「傷物語 -こよみヴァンプ-」「ミツバチと私」のはなし。
まるでジャンル違うけど、どちらも「序盤30分くらい寝たけどすごいよかった」シリーズです。
▼TOHOシネマズ池袋にて『傷物語 -こよみヴァンプ-』。物語シリーズは『化物語』だけ観ていて、それ以降の展開は全く観ておらず。ただ、なんか気合いの入った劇場版っぽいし、何よりマイスイート坂本真綾さんが主演だし、かなり変な映画っぽいし、ということで導かれるように観てきました。
いやあ、まさかこんな、躊躇なく人体破壊の限りを尽くしたバトルシーンがハイライトの映画とは思わないじゃん。アニメの可能性ってすげえな。笑っちゃったよ。それでいてメロメロメロドラマなんだよ。坂本さん演じるキスショット、いいっすね。「形態」に応じた4オクターブの坂本真綾聴き比べコーナーも新鮮だった。坂本さんってあんまりテクニカルなタイプの声優じゃないと思っているから、ああいうの聴くとプロなんだなあと。

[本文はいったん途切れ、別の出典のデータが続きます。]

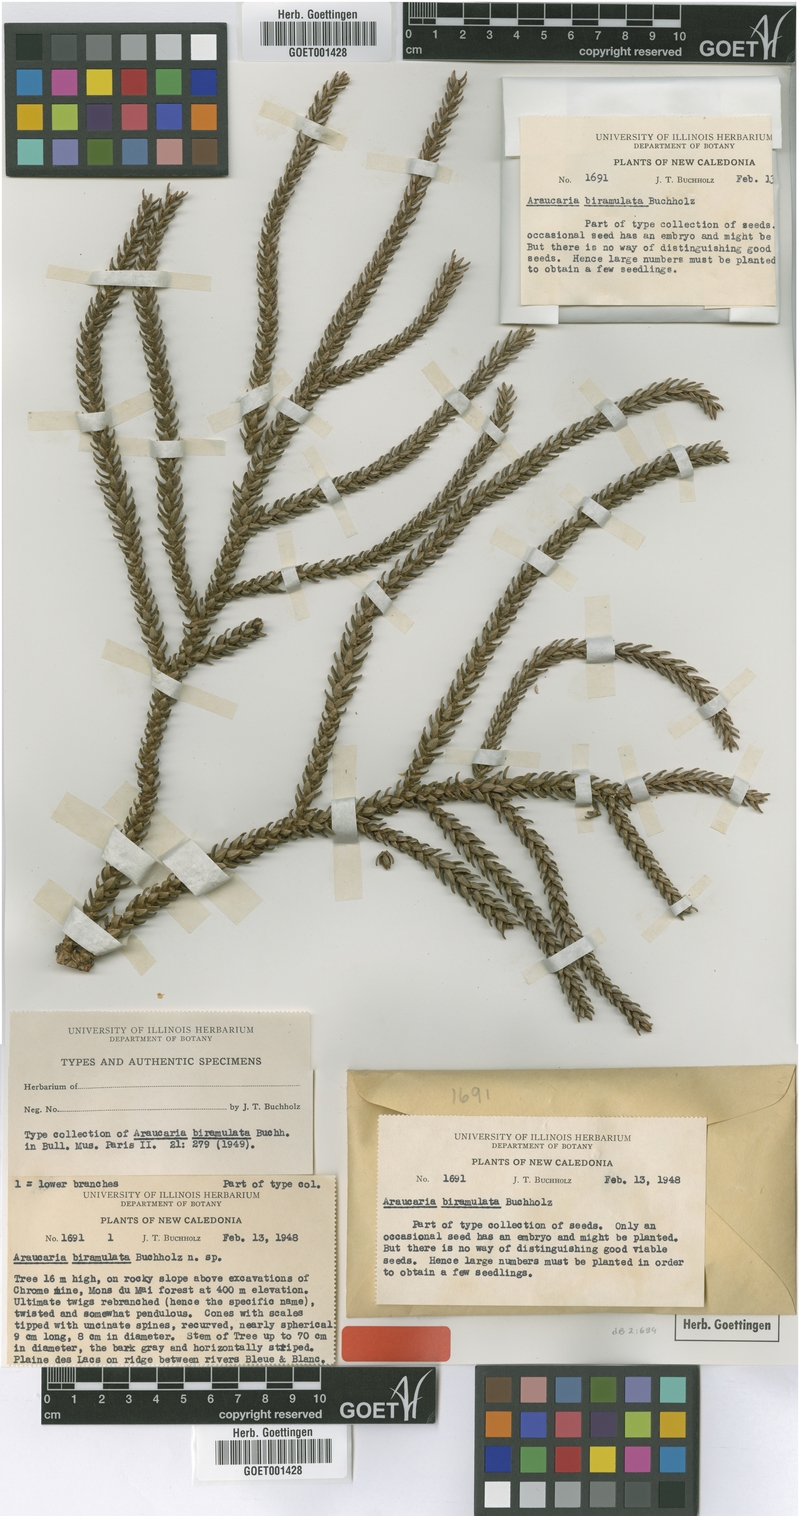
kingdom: Plantae
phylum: Tracheophyta
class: Pinopsida
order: Pinales
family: Araucariaceae
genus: Araucaria
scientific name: Araucaria biramulata
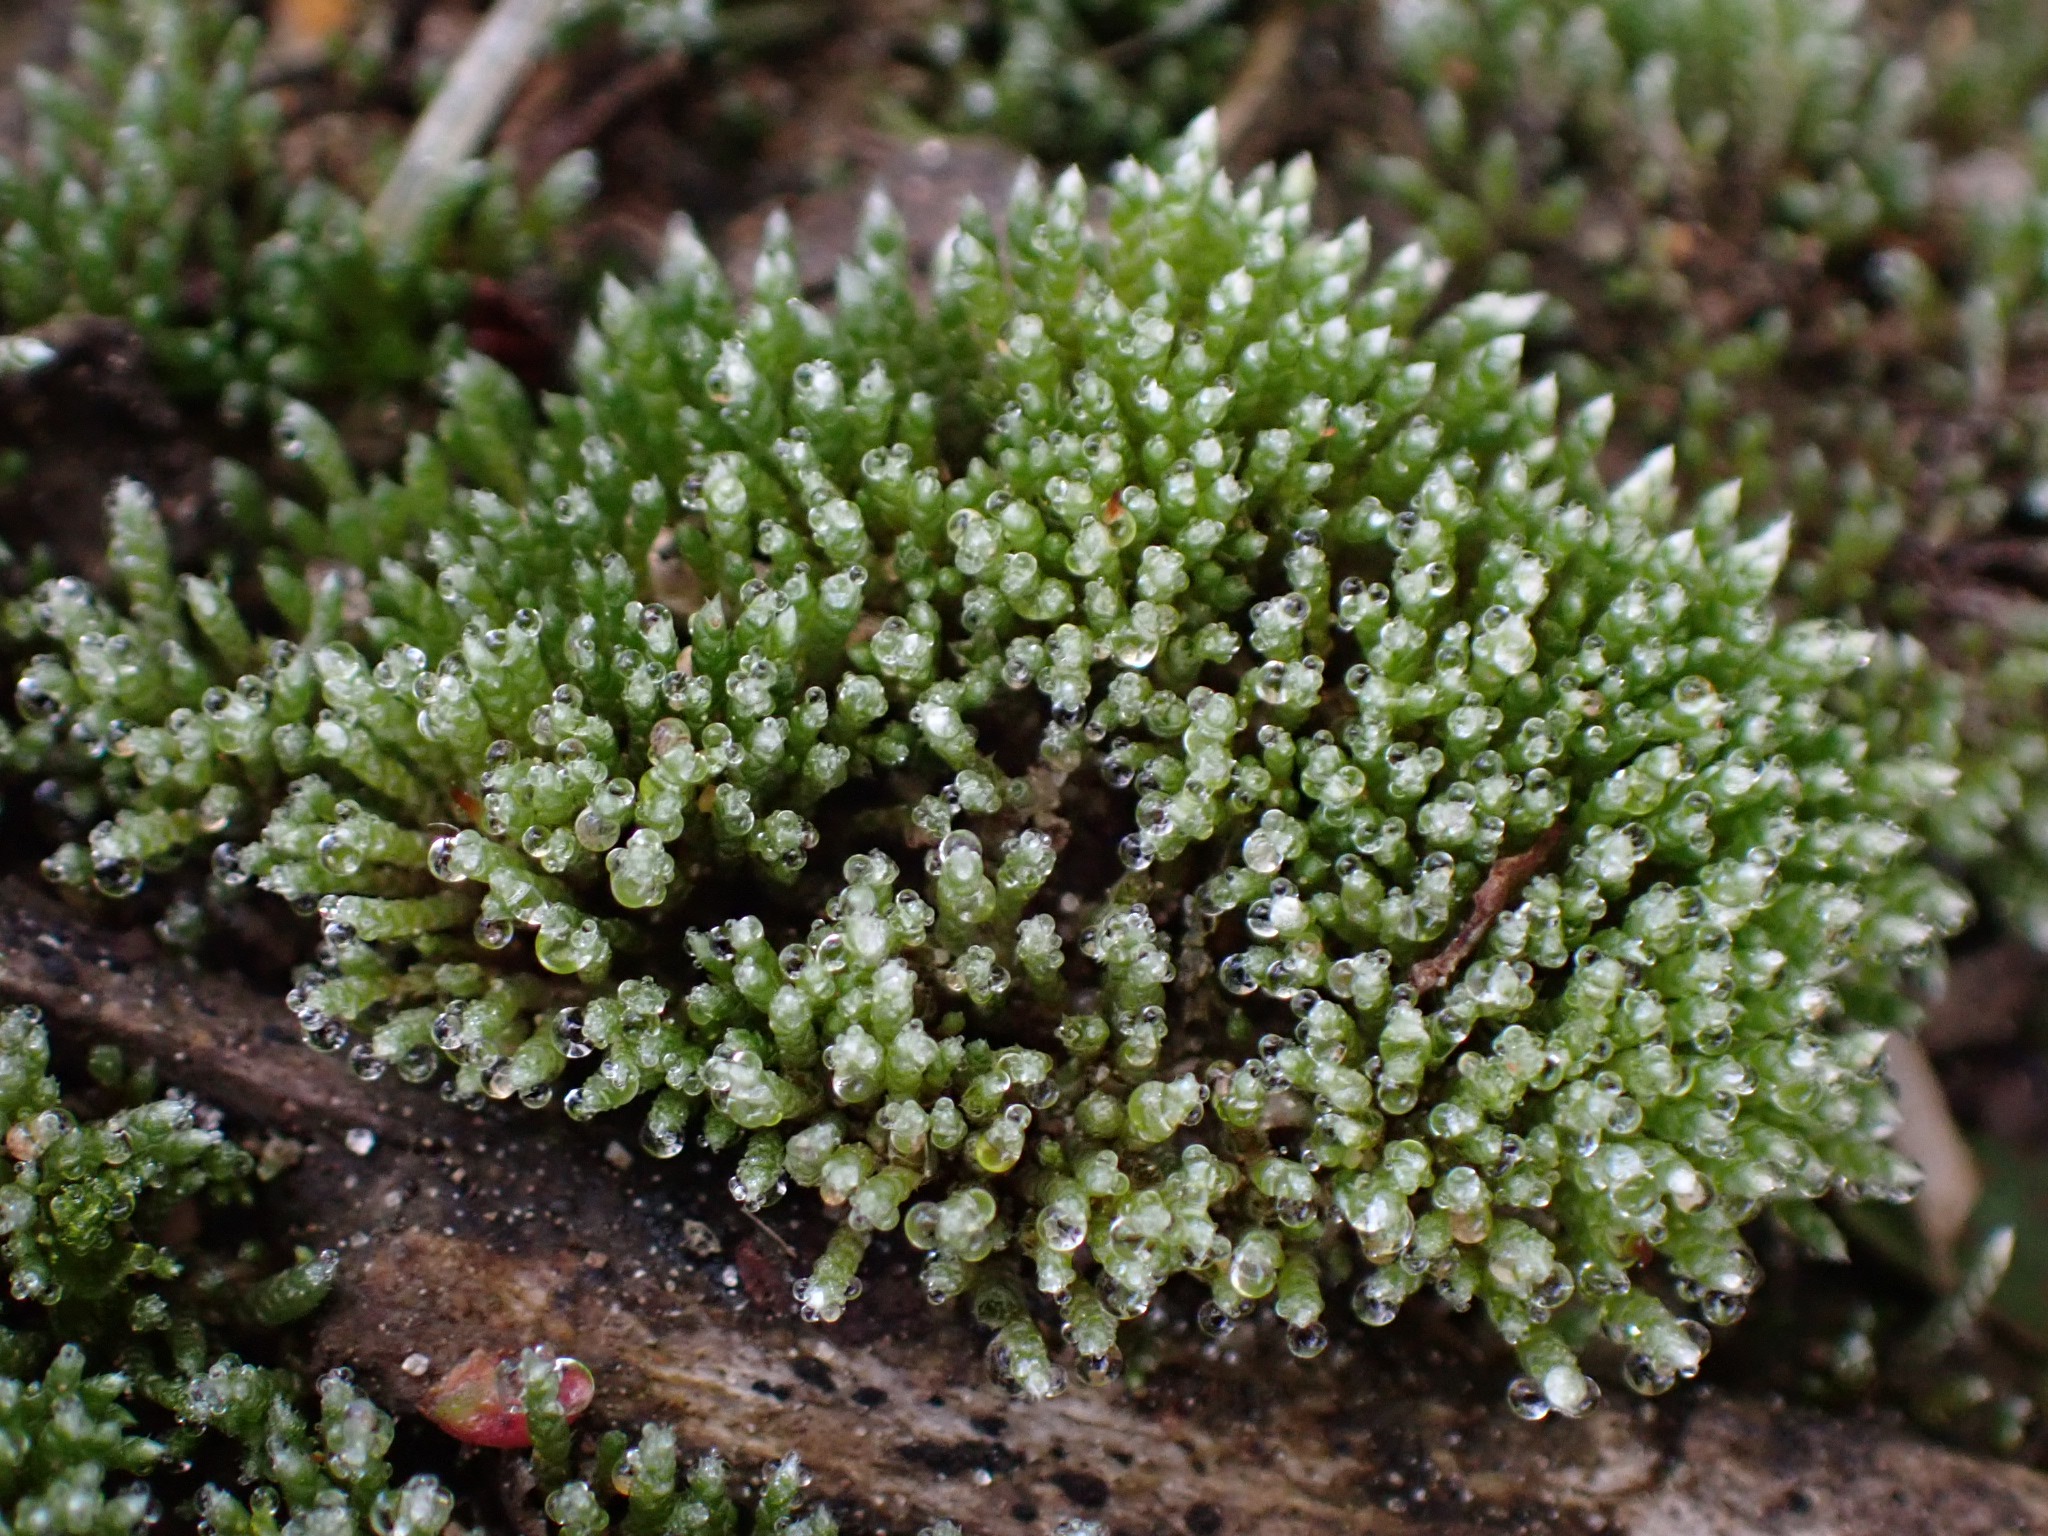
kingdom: Plantae
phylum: Bryophyta
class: Bryopsida
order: Bryales
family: Bryaceae
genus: Bryum
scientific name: Bryum argenteum
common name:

あと、わたしかつて戦場ヶ原さんに一目惚れして『化物語』観てたので羽川さんはアウトオブ眼中だったんですけど、そもそも自分の好みが変わったのかもしれないけど、今回はメガネの委員長、なんかグッときちゃった。母性に飛び込む阿良々木暦の気持ちがわかる。そのぶん「携帯食」のショックよ。
そのほか、最初から最後まで音楽がとてもよかったです。神前暁さんって名前はよく見るけどどれほどの方なのか存じ上げず、えっ、「もってけ!セーラーふく」と「God knows...」作った人なの?! リビングレジェンドじゃん…。ちなみにそう書くとなんかそういうゴリゴリのアニソンが出てくるのかと思われるかもですが、わたしが言う本作の「よかった」音楽は、どちらかというと鷺巣詩郎ラインのやつです。弱いんです、ああいうの。
めちゃめちゃアートなアニメなので、わけわかんねえのがお好きと自負されている方は是非ご覧ください。
▼新宿武蔵野館にて『ミツバチと私』。スペイン映画でミツバチで、となれば『ミツバチのささやき』を連想しないわけにはいかないやつですが、まあ遠くもないです。
主人公は、性自認に悩む8歳の子ども。「アイトール」という、その地域ではゴリゴリに男性的だという名前を与えられているけれど、自分は女の子だと思うし、絶対その名前では呼んでほしくない。妥協して「ココ」、本当は「ルシア」と呼んでほしい。性別なんて関係ないのよと「多様性」には寛容な思想の母親も、我が子の性自認にまでは気持ちの整理が追いつかず、周囲の目も気になるし……、とかそんな感じのお話。
なんかねえ、観ていて、本当のところ自分はどうだろうと考えさせられる映画でした。親の立場じゃなくて、主人公の立場で。わたしはシス男性でありそこに違和感はないのだけれど、男性ばかりの中にいるとあまり居心地が良くなく(特に、スーツを着たごく一般的な社会人男性が第一印象として「苦手」)、女性だらけの中に放り込まれているほうが遥かに気楽だったり。男物の服には全くときめかない(おしゃれにも興味が湧かない)けど、女物の服や素材には幼少期からものすごくときめきがあったり。多分、細かく分類していけば、各ツマミのパラメーターは全然フラットじゃないんだろうなと思うんすよね。観終わって最初に調べたのが「100均 ネイル」だったしさ。
そんなことが、どばっと溢れてくるような、性自認のみならず「本当の自分」についていろんな蓋を開けてみたくなるような映画でございました。序盤30分寝てたけど多分感じるべきことは感じられたはず。